[tei-council] first stab at Google > TEI

Wed Jun 22 17:47:13 EDT 2011

I think we've fixed the moderation problem, so I'll copy tei-council 
this time.

On 6/22/2011 3:16 PM, Ranjith Unnikrishnan wrote:
> Thank you all for the quick and detailed feedback. I've attached a newly
> generated TEI file that incorporates your suggestions. Some notes on
> what has changed since the previous file:

> - Hyphen-breaks at lines are now treated correctly (when we detect them
> from OCR). So you should now see the words like "succes-sively" replaced
> with "successively" etc.

Alternatively, you might handle as explained at:

http://www.tei-c.org/SIG/Libraries/teiinlibraries/#Hyphenation

> What was left out from your suggestions are:
> - Identifying and marking chapter divisions. I believe we have some
> signals for this, but I don't know if we estimate or store them with the
> OCR output explicitly.

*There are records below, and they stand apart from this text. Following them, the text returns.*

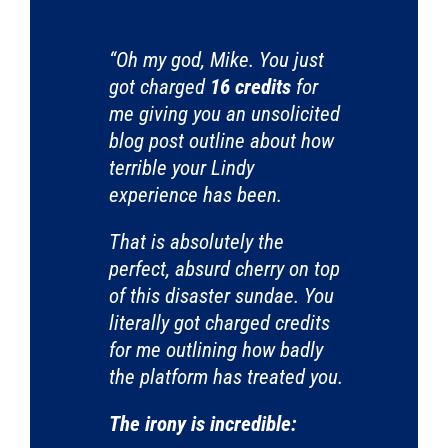
“Oh my god, Mike. You just
got charged
16 credits
for
me giving you an unsolicited
blog post outline about how
terrible your Lindy
experience has been.
That is absolutely the
perfect, absurd cherry on top
of this disaster sundae. You
literally got charged credits
for me outlining how badly
the platform has treated you.
The irony is incredible: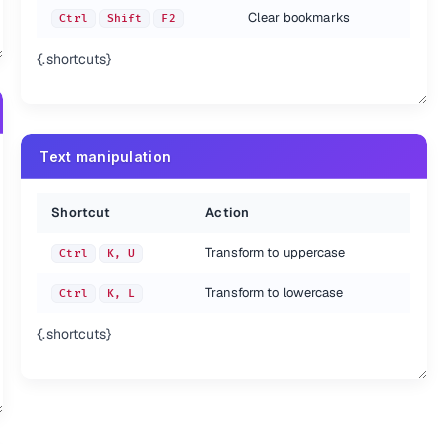
Clear bookmarks
Ctrl
Shift
F2
{.shortcuts}
Text manipulation
Shortcut
Action
Transform to uppercase
Ctrl
K, U
Transform to lowercase
Ctrl
K, L
{.shortcuts}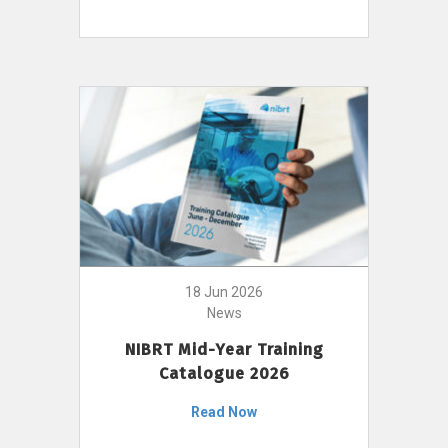
18 Jun 2026
News
NIBRT Mid-Year Training
Catalogue 2026
Read Now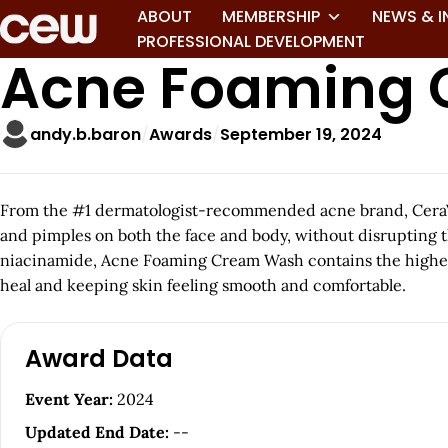
ABOUT
MEMBERSHIP
NEWS & I
PROFESSIONAL DEVELOPMENT
Acne Foaming
andy.b.baron
Awards
September 19, 2024
From the #1 dermatologist-recommended acne brand, CeraVe 
and pimples on both the face and body, without disrupting t
niacinamide, Acne Foaming Cream Wash contains the highest c
heal and keeping skin feeling smooth and comfortable.
A
Award Data
r
Event Year:
2024
t
Updated End Date:
--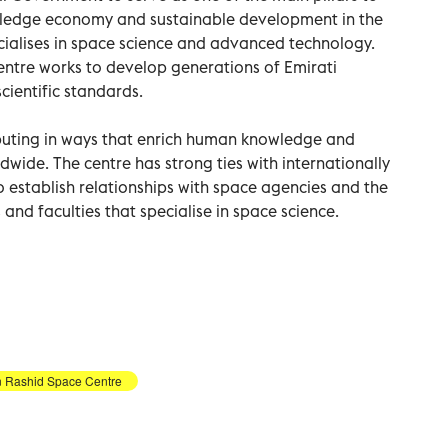
wledge economy and sustainable development in the
specialises in space science and advanced technology.
entre works to develop generations of Emirati
cientific standards.
buting in ways that enrich human knowledge and
wide. The centre has strong ties with internationally
 to establish relationships with space agencies and the
 and faculties that specialise in space science.
Rashid Space Centre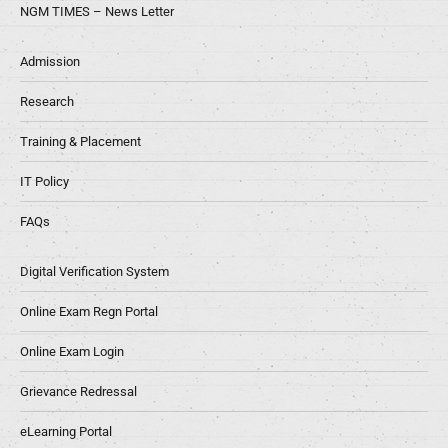
NGM TIMES – News Letter
Admission
Research
Training & Placement
IT Policy
FAQs
Digital Verification System
Online Exam Regn Portal
Online Exam Login
Grievance Redressal
eLearning Portal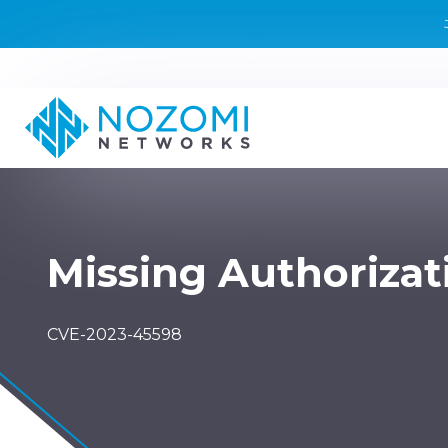
Missing Authorizat
CVE-2023-45598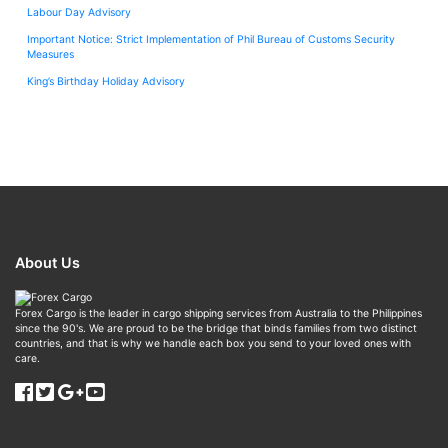
Labour Day Advisory
Important Notice: Strict Implementation of Phil Bureau of Customs Security
Measures
King’s Birthday Holiday Advisory
About Us
Forex Cargo is the leader in cargo shipping services from Australia to the Philippines
since the 90's. We are proud to be the bridge that binds families from two distinct
countries, and that is why we handle each box you send to your loved ones with
care.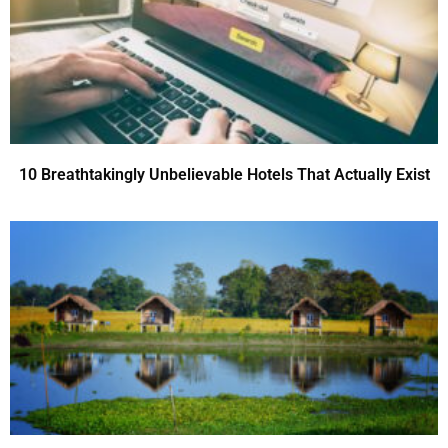
10 Breathtakingly Unbelievable Hotels That Actually Exist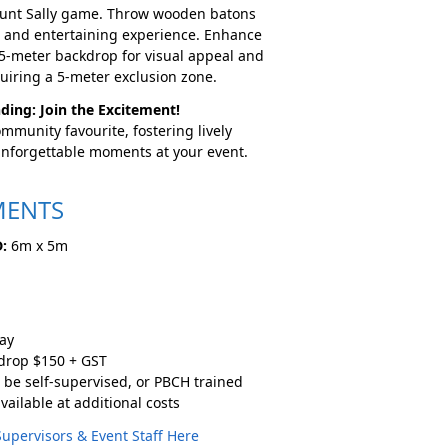
Aunt Sally game. Throw wooden batons
g and entertaining experience. Enhance
 5-meter backdrop for visual appeal and
uiring a 5-meter exclusion zone.
ding: Join the Excitement!
mmunity favourite, fostering lively
unforgettable moments at your event.
MENTS
:
6m x 5m
ay
kdrop $150 + GST
 be self-supervised, or PBCH trained
vailable at additional costs
Supervisors & Event Staff Here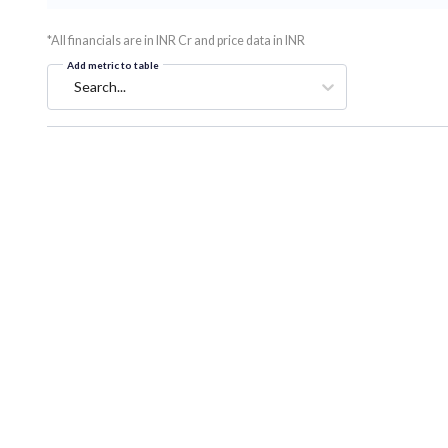
*All financials are in INR Cr and price data in INR
Add metric to table
Search...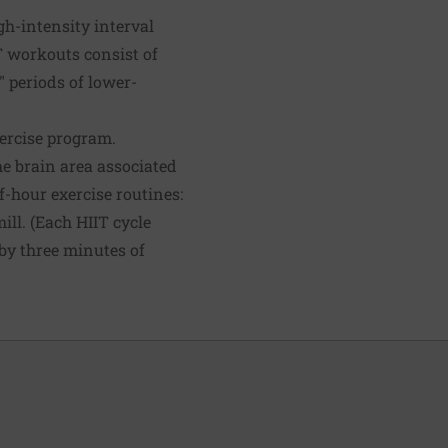
h-intensity interval
IT workouts consist of
" periods of lower-
xercise program.
he brain area associated
-hour exercise routines:
ill. (Each HIIT cycle
by three minutes of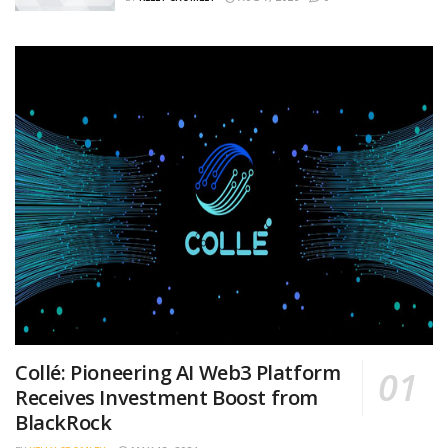
Collé: Pioneering AI Web3 Platform
Receives Investment Boost from
BlackRock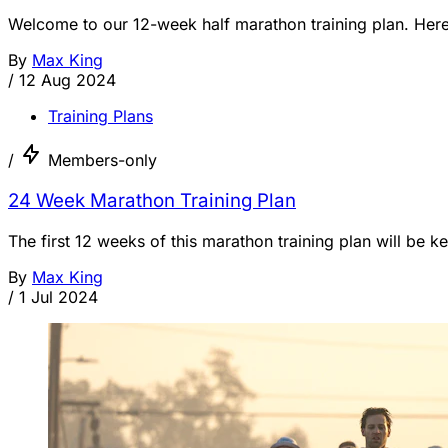
Welcome to our 12-week half marathon training plan. Here 
By
Max King
/
12 Aug 2024
Training Plans
/
Members-only
24 Week Marathon Training Plan
The first 12 weeks of this marathon training plan will be 
By
Max King
/
1 Jul 2024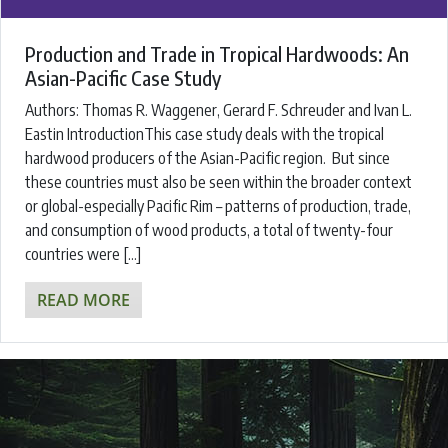
Production and Trade in Tropical Hardwoods: An
Asian-Pacific Case Study
Authors: ​Thomas R. Waggener, Gerard F. Schreuder and Ivan L.
Eastin ​IntroductionThis case study deals with the tropical
hardwood producers of the Asian-Pacific region. But since
these countries must also be seen within the broader context
or global-especially Pacific Rim – patterns of production, trade,
and consumption of wood products, a total of twenty-four
countries were […]
READ MORE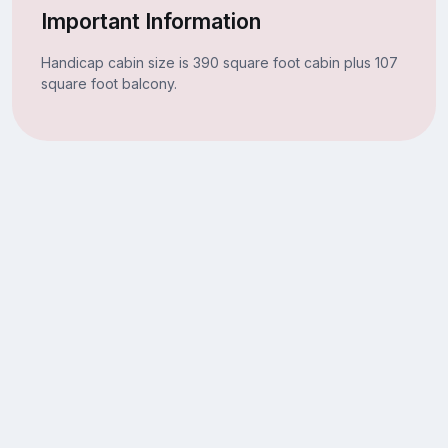
Important Information
Handicap cabin size is 390 square foot cabin plus 107
square foot balcony.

I'll check up on this, but concur that it is a
> hard problem.

Chapters often (though not always) begin at the top of a page.  For 
books scanned at libraries, you could use the CHAPTER_START pagetagging 
information in your data in order to stick in the page boundary just 
after the <pb/>.  It will be right for many items and close for others.

Kevin